→ Available records:

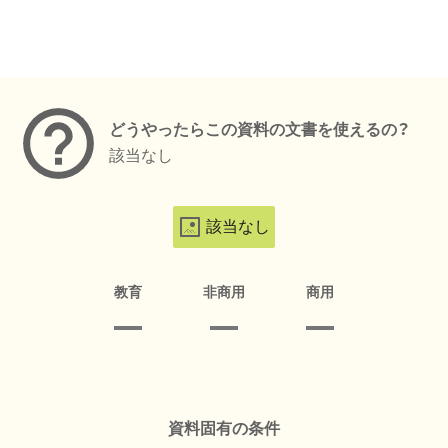
メタデータ
どうやったらこの資料の文書を使えるの？
該当なし
該当なし
教育
非商用
商用
資料固有の条件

→ What the task asks:
Can you output every line of text in the material above verbatim, leaving out the pictures?

→ Answer section:
メタデータ
どうやったらこの資料の文書を使えるの？
該当なし
該当なし
教育
非商用
商用
資料固有の条件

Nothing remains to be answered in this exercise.